A landmark bill to replace the collegium system of judges choosing judges was today passed in the Lok Sabha after government dropped a controversial provision that required unanimity in recommendation if President seeks reconsideration.
The National Judicial Appointments Commission Bill, 2014 was passed by voice vote without any opposition after Law Minister Ravi Shankar Prasad accepted a Congress demand and moved an official amendment.
The amendment dropped the provision requiring uanimity in the Commission's recommendation if President had referred the earlier recommendation back to the collegium for reconsideration.
The official amendment, moved by Prasad, said that if the President returns the recommendation of the Commission, the panel will not have to return the recommendation for reconsideration "unanimously". If the recommendation is returned to President without a unanimous recommendation, the candidate will have to be appointed.
Congress member and former Law Minister M Veerappa Moily, during the debate, had raised the issue and demanded the dropping of the proposal. The Opposition felt that under the original provision of unanimity even one member can veto the Commission's recommendation.
Along with NJAC bill, the 99th Constitution Amendment Bill, which seeks to confer Constitutional status to the proposed Commission, was passed by 367 in favour and none against.
Under the statute amendment bill, Chief Justice of India will head the NJAC. Besides the CJI, the judiciary would be represented by two senior judges of the Supreme Court. Two eminent personalities and the Law Minister will be the other members of the proposed body.
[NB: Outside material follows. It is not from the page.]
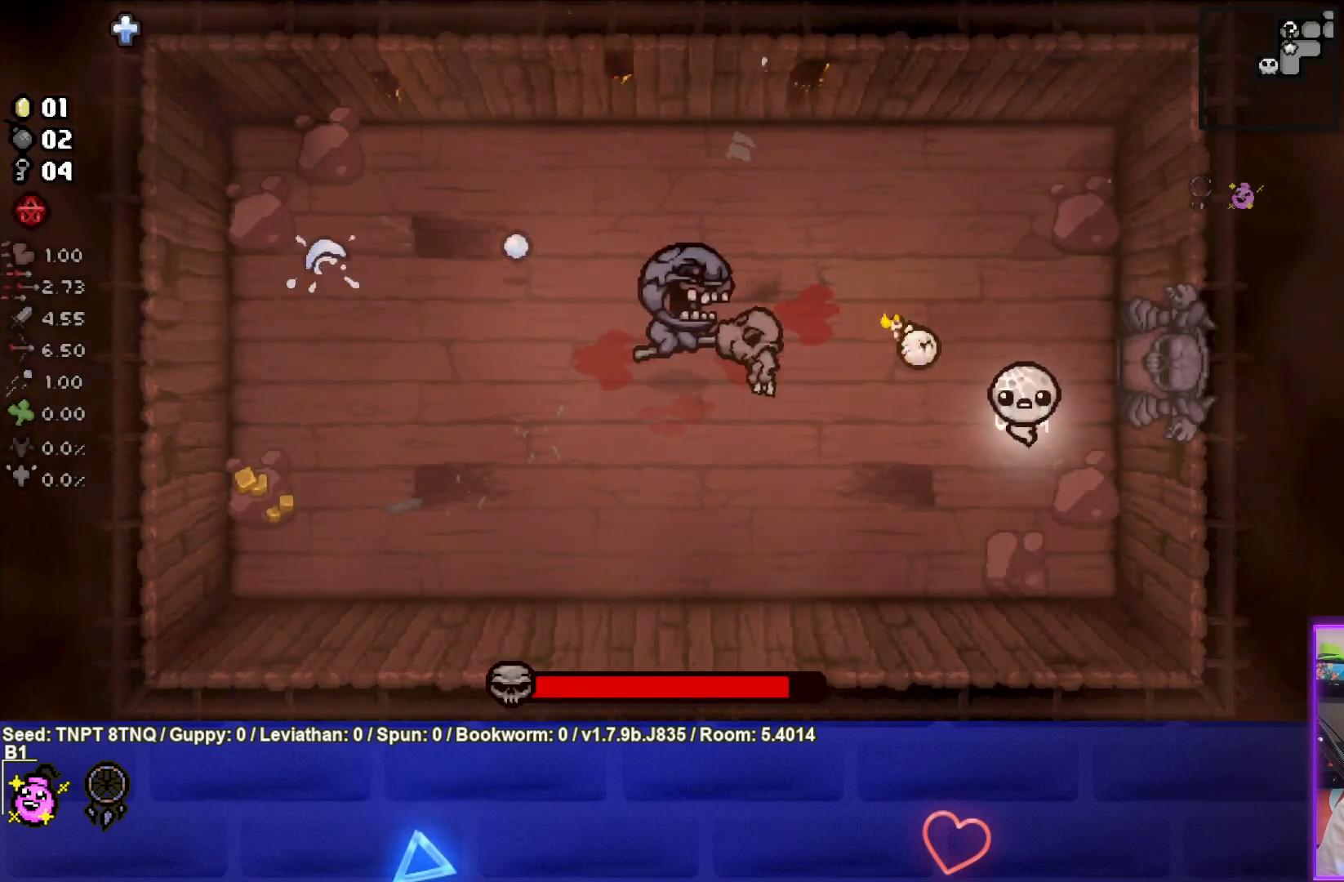
{"buttons": ["TRIANGLE"], "left_stick": "down-left", "right_stick": "center", "events": [[117, "left_stick", "down-left"], [483, "TRIANGLE", "down"]]}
While two members of the NJAC can veto any appointment, the government can return the recommendation for "reconsideration". Under the now-dropped provisions once the NJAC "unanimously" reiterates the recommendation, the government has no option but to accept it.
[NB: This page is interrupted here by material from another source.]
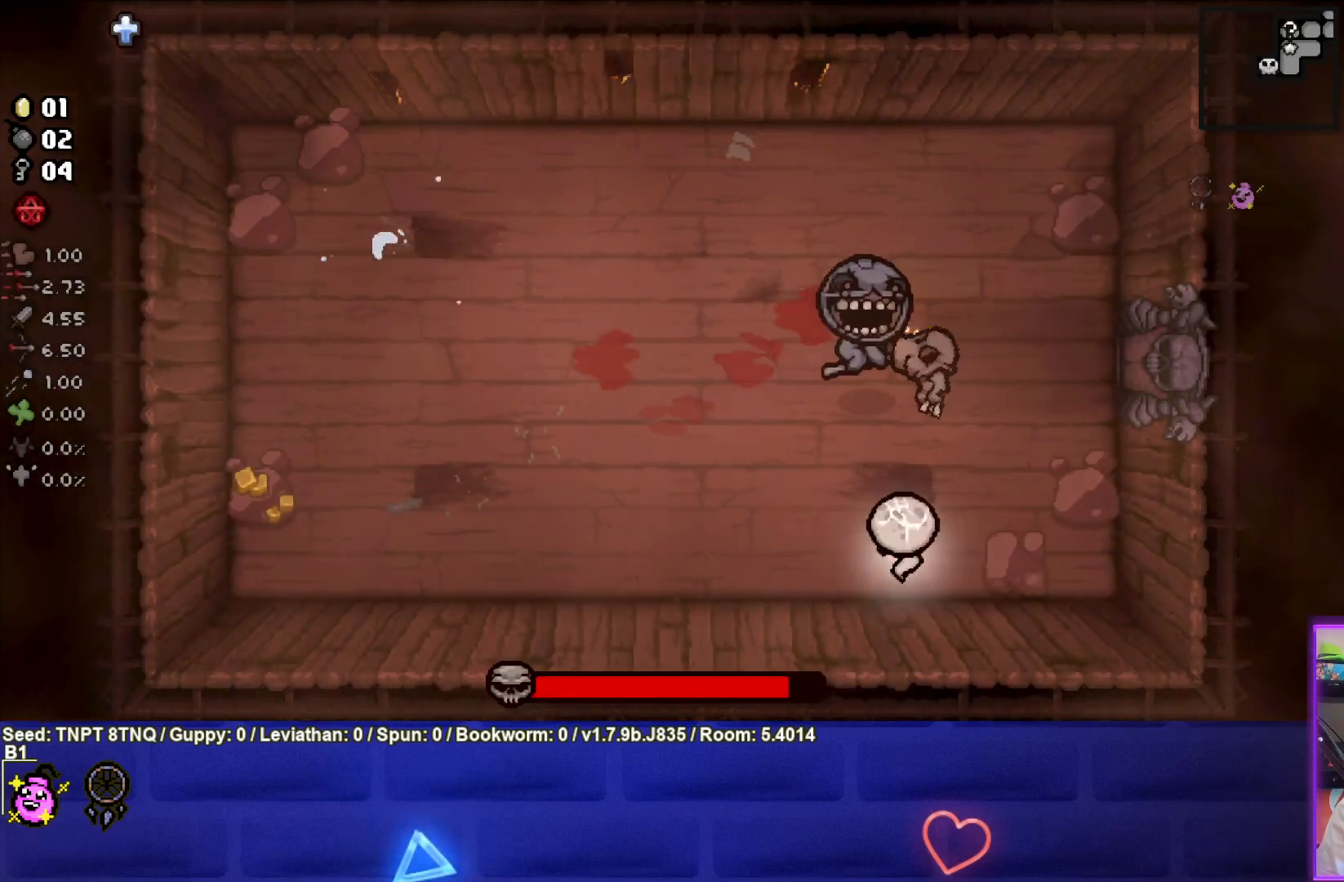
{"buttons": ["CIRCLE"], "left_stick": "left", "right_stick": "center", "events": [[17, "left_stick", "left"], [333, "TRIANGLE", "up"], [500, "CIRCLE", "down"]]}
Piloting the bills, Prasad asserted that the measures were aimed at ensuring that only meritorious people are selected as judges to the higher judiciary.
He maintained that the proposed law does not impact upon the independence of the judiciary. The new law will provide for wider consultations for appointment of judges to the Supreme Court and High Courts.
"We are for maintaining the sanctity of the judiciary. We have said this House respects independence of judiciary. That should be assuring," he said, allaying apprehensions that new law would curb the independence of judiciary.
Seeking support of all parties, he said, "Let the message go that this House is one for maintaining dignity of the judiciary."
Suggesting that the existing collegium system of judges appointing judges had flaws, the Minister said many good judges could not make it to the Supreme Court.
Under the new law where a Commission will decide appointment of judges to Supreme Court and High Courts, seniority along with "ability" and "merit" will be considered for elevation, Prasad said.
He defended the "veto" power of any two members, saying that the provision is part of the present collegium system also. "We have made consultations more meaningful," he added.
Rejecting the demand for a state-level judicial appointment commission, Prasad said Article 124 makes it clear that only the President can appoint judges to Supreme Court and the 24 High Courts and it will be vulnerable to withstand scrutiny.
Justifying the strength of the Commission to be six in the face of questions over the figure, he said the number has been decided on the basis of sum and substance of the recommendations of various commissions which have looked into the utility of the collegium system and earlier bills.
He said MPs should trust the "collective wisdom" of the commission to elect the best of people from among judges and lawyers.
He said he would work towards creation of a data bank of lawyers and judges whose names could be recommended for elevation by the commission.
After any Constitutional amendment bill gets Parliamentary nod, it is sent to all the states and 50 per cent of the state legislatures have to ratify it. The process could take up to eight months. After ratification, the government sends it to the President for his approval.
The practice of judges appointing judges started after 1993, replacing the system of government picking judges for higher judiciary comprising the Supreme Court and high courts.
An earlier effort by the NDA-I government in 2003 to replace the collegium system met with no success. The then NDA government had introduced a Constitution amendment bill but Lok Sabha was dissolved when it was before a Standing Committee. The UPA II had also brought a similar bill but without success.